Edit2: It's also why Brexit is the stupidest thing any nation has done since Germany looked at a map of the world and said "eh, we can take them". The British Empire established London as the hub of all international commerce and in doing so it built the largest and most effective commercial ecosystem in the world. The world's largest banks, investors, insurance companies, accounting firms, consultants, legal firms, shipping firms and so forth were all based out of London and all provided constant reinforcement to each other in a self sustaining ecosystem. Even after Empire London remained the financial capital to Europe and the entrance to all European commerce. No other city could rise to replace it because it couldn't simultaneously replicate all of the elements that gave London its competitive advantage. The human capital simply wasn't there. The universities producing the graduates to keep London going didn't exist because there was no economic need for them to exist. London is still the jurisdiction of choice for most international business disputes because it has become so established, you wouldn't fight your case outside of London because the courts outside of London have never heard those cases. As long as it was not lost through a single wholesale migration to the continent it could never be lost because no single element would move unilaterally and lose its competitive advantage. Britain lucked out through history, it no longer has to make anything of value, it is the location where all the other places which do create value come to meet and do business.
The British public then decided to place economic barriers between the commercial gateway to Europe and Europe. Good job guys.

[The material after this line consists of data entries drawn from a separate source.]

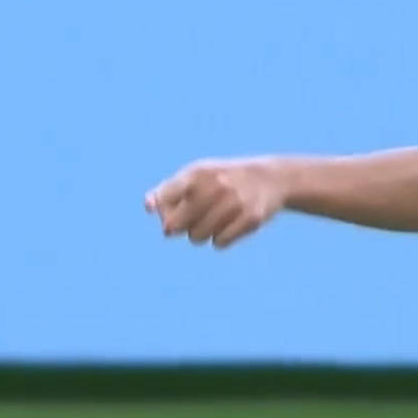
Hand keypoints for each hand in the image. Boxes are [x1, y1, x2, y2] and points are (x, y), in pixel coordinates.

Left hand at [145, 158, 287, 247]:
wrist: (269, 178)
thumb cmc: (220, 179)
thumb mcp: (195, 177)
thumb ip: (168, 191)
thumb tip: (148, 206)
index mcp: (197, 174)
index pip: (164, 199)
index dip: (163, 211)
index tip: (171, 211)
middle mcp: (215, 186)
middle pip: (176, 226)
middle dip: (180, 227)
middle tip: (192, 220)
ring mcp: (234, 202)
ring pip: (197, 237)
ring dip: (201, 234)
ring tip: (212, 221)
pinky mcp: (250, 219)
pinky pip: (220, 243)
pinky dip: (220, 239)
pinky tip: (229, 226)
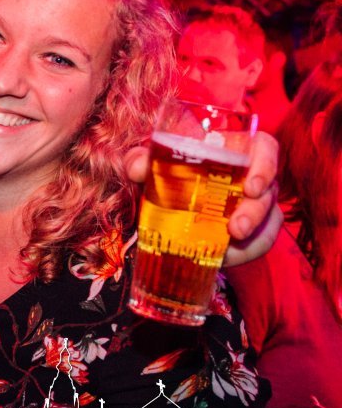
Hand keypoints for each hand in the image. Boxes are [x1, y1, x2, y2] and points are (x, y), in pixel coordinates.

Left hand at [125, 130, 280, 267]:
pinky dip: (245, 252)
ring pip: (269, 220)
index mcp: (232, 150)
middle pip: (268, 191)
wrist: (162, 196)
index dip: (266, 165)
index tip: (252, 187)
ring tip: (228, 252)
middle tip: (235, 229)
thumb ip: (140, 161)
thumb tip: (138, 168)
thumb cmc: (164, 169)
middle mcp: (250, 175)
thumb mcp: (150, 163)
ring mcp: (253, 203)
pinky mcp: (249, 228)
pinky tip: (224, 259)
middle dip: (255, 213)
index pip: (265, 148)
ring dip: (254, 239)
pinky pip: (259, 241)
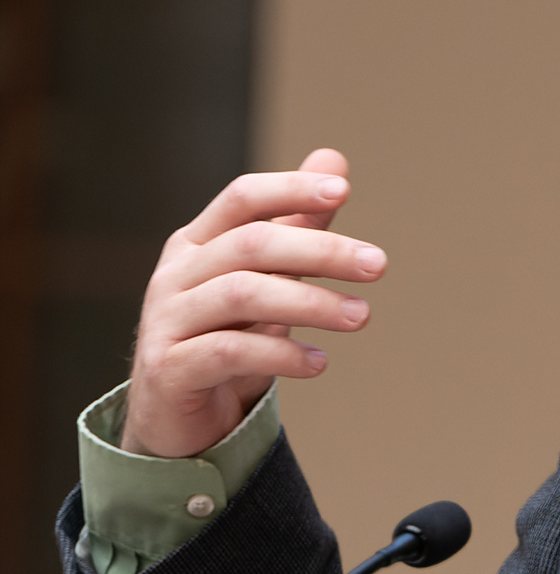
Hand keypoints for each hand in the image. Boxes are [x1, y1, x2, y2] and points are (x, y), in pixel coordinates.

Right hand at [124, 149, 386, 458]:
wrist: (176, 414)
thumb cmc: (226, 333)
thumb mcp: (265, 277)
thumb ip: (297, 223)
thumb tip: (334, 158)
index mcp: (198, 242)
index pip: (242, 197)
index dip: (290, 188)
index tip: (344, 190)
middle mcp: (176, 274)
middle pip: (252, 245)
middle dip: (322, 250)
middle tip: (378, 265)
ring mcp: (167, 321)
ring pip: (243, 295)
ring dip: (311, 303)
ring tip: (362, 316)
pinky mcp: (170, 369)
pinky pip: (229, 352)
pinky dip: (282, 354)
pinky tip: (320, 362)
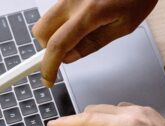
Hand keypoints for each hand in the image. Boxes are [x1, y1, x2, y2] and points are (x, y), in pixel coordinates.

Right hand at [32, 0, 157, 86]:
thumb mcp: (123, 26)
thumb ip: (94, 43)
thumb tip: (70, 58)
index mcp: (90, 13)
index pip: (58, 45)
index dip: (49, 66)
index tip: (48, 79)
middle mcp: (73, 0)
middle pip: (41, 31)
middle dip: (48, 48)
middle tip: (67, 52)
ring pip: (46, 19)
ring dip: (54, 33)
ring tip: (79, 34)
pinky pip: (57, 9)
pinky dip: (62, 20)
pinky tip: (82, 19)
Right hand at [47, 104, 164, 125]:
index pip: (86, 120)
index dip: (66, 124)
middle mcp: (133, 113)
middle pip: (95, 112)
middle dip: (79, 125)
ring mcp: (142, 112)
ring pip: (107, 112)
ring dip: (95, 124)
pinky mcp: (148, 115)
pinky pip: (120, 113)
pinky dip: (109, 123)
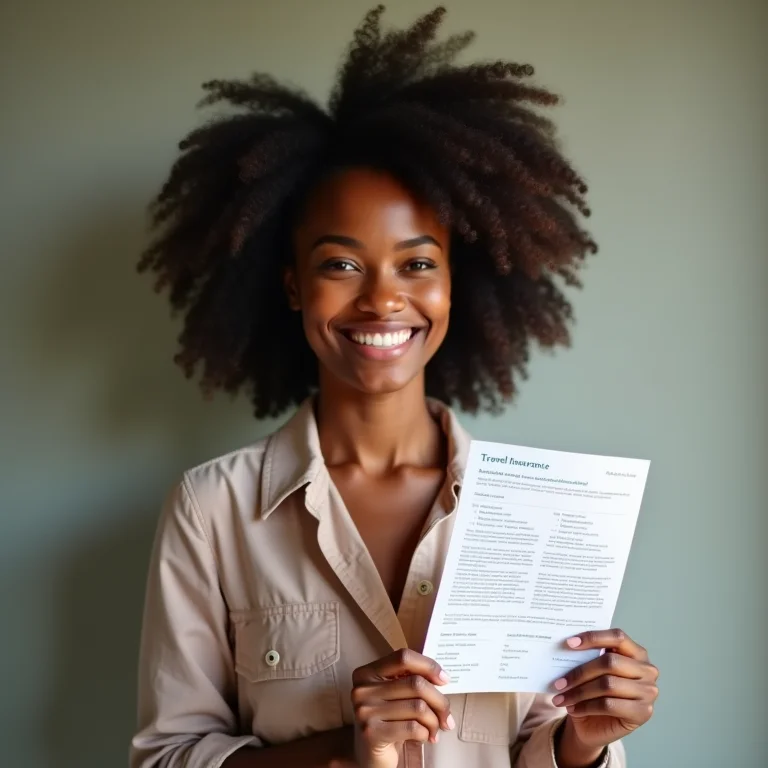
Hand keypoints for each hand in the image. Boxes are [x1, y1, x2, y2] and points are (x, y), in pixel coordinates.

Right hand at [351, 649, 454, 767]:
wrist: (368, 756)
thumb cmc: (388, 721)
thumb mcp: (393, 695)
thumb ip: (409, 681)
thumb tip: (441, 678)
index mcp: (367, 672)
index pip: (403, 657)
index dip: (428, 665)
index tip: (444, 679)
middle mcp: (362, 689)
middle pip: (416, 683)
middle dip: (439, 701)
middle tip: (447, 716)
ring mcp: (365, 710)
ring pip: (418, 707)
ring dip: (434, 721)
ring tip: (435, 729)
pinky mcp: (372, 732)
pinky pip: (413, 727)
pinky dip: (426, 733)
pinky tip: (425, 737)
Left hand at [552, 629, 658, 756]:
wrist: (598, 726)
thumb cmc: (594, 691)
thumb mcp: (592, 671)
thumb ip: (587, 656)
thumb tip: (565, 644)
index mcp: (637, 652)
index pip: (617, 637)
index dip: (593, 637)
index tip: (568, 643)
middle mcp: (647, 670)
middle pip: (610, 662)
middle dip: (580, 672)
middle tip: (558, 682)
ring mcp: (648, 692)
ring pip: (607, 684)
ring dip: (579, 692)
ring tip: (560, 697)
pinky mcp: (643, 713)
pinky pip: (608, 705)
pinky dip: (586, 706)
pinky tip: (572, 709)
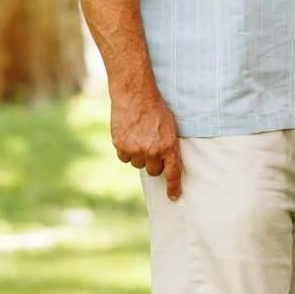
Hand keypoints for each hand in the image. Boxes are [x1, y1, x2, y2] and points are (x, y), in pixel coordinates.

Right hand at [110, 85, 182, 200]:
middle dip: (152, 163)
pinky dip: (125, 150)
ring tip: (139, 136)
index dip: (173, 187)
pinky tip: (128, 135)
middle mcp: (152, 151)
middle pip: (153, 171)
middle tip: (150, 147)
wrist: (135, 96)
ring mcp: (135, 149)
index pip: (172, 173)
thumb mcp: (169, 127)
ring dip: (138, 155)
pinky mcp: (121, 145)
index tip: (173, 197)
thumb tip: (164, 162)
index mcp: (168, 146)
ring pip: (137, 164)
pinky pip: (124, 157)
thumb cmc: (155, 109)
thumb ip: (167, 145)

Why quote me? It's a fairly accurate summation of various topics relating to China. Got nothing to do with anything I was talking about. I'm not talking about China's economic rise or America's economy at all. I get the feeling that you are arguing about some random strawman, but I have no idea what this strawman is. What exactly is it that you arefor or arguing against?

On June 06 2019 04:21 Sermokala wrote:
The crazy parts is that china will somehow be able to defend its trade routes to africa and how nothing can stop them other then climate collapse or US changing its ways.

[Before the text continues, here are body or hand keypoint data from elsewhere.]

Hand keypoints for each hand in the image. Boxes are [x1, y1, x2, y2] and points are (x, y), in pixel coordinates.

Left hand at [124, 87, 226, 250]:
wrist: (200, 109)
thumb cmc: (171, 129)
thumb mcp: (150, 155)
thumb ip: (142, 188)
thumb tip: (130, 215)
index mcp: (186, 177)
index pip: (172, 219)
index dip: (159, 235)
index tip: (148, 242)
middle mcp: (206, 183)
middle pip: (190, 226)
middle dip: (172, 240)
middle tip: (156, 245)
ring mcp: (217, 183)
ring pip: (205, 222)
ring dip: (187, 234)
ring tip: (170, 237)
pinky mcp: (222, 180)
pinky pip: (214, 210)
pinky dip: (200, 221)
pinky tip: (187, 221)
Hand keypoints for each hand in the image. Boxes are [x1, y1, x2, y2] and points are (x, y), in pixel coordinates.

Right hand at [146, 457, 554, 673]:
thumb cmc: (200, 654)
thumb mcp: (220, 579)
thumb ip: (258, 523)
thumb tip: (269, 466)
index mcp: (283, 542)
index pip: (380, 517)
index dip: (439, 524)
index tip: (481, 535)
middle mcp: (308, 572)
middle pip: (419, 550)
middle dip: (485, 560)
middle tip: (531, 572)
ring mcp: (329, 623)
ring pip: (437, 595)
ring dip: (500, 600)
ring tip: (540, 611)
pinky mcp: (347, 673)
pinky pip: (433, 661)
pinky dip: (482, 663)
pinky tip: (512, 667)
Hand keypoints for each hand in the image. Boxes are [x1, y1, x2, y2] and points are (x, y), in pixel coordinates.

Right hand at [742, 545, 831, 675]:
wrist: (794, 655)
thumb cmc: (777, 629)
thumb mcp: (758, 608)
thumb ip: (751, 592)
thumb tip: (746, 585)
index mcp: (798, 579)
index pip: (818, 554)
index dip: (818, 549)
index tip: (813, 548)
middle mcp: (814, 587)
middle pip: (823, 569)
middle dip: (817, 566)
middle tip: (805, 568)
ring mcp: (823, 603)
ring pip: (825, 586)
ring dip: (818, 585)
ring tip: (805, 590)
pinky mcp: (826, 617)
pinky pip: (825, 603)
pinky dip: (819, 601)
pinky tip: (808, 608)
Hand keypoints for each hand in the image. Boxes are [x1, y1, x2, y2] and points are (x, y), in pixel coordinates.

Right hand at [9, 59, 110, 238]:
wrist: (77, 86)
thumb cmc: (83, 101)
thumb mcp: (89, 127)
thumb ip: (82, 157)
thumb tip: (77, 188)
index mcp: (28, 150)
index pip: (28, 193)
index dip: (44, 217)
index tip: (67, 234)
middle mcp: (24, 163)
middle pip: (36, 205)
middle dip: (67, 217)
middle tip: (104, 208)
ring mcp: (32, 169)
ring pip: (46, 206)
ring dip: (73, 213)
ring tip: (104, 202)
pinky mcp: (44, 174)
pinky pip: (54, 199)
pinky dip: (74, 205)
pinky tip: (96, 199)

China has massive internal issues and its navy is a sad joke. They bought a carrier from the Russians and somehow made a worse one themselves. they've stolen US fighter designs but their engines are so weak they can't hold much+ need a ramp to get off the thing. Meanwhile, the US navy is dry humping the wall over getting working rail guns. Their infrastructure projects have built roads from the Golden triangle (number one producing heroin producing a region of the world pre-Afgan war) straight into their interior. Add on top a hilarious level of corruption and public debt onto an oppressive regime and you've got a house of cards like nothing else.

Dry humping sounds about right. Spending lots of effort for not no real gain at all. Don't know what you mean by dry humping the wall though. Sounds disgusting, but you write it as if that's a great thing. Each to his own, but we don't need to know.